> **Problem**:
Reproduce the items below word for word, from the beginning through the line that contains "En la época", and leave the pictures out.

> **Records provided**:

--- START ---

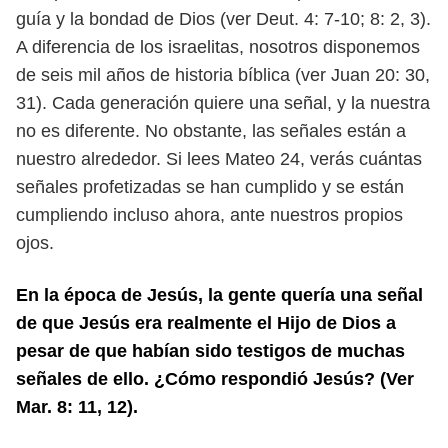
guía y la bondad de Dios (ver Deut. 4: 7-10; 8: 2, 3).
A diferencia de los israelitas,
nosotros disponemos
de seis mil años de historia bíblica (ver Juan 20: 30,
31).
Cada generación quiere una señal, y la nuestra
no es diferente. No obstante,
las señales están a
nuestro alrededor. Si lees Mateo 24, verás cuántas
señales
profetizadas se han cumplido y se están
cumpliendo incluso ahora, ante nues
tros propios
ojos.
En la época de Jesús, la gente quería una señal
de que Jesús era realmente
el Hijo de Dios a
pesar de que habían sido testigos de muchas
señales de
ello. ¿Cómo respondió Jesús? (Ver
Mar. 8: 11, 12).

--- END ---

> **Finished exercise**:
guía y la bondad de Dios (ver Deut. 4: 7-10; 8: 2, 3).
A diferencia de los israelitas,
nosotros disponemos
de seis mil años de historia bíblica (ver Juan 20: 30,
31).
Cada generación quiere una señal, y la nuestra
no es diferente. No obstante,
las señales están a
nuestro alrededor. Si lees Mateo 24, verás cuántas
señales
profetizadas se han cumplido y se están
cumpliendo incluso ahora, ante nues
tros propios
ojos.
En la época de Jesús, la gente quería una señal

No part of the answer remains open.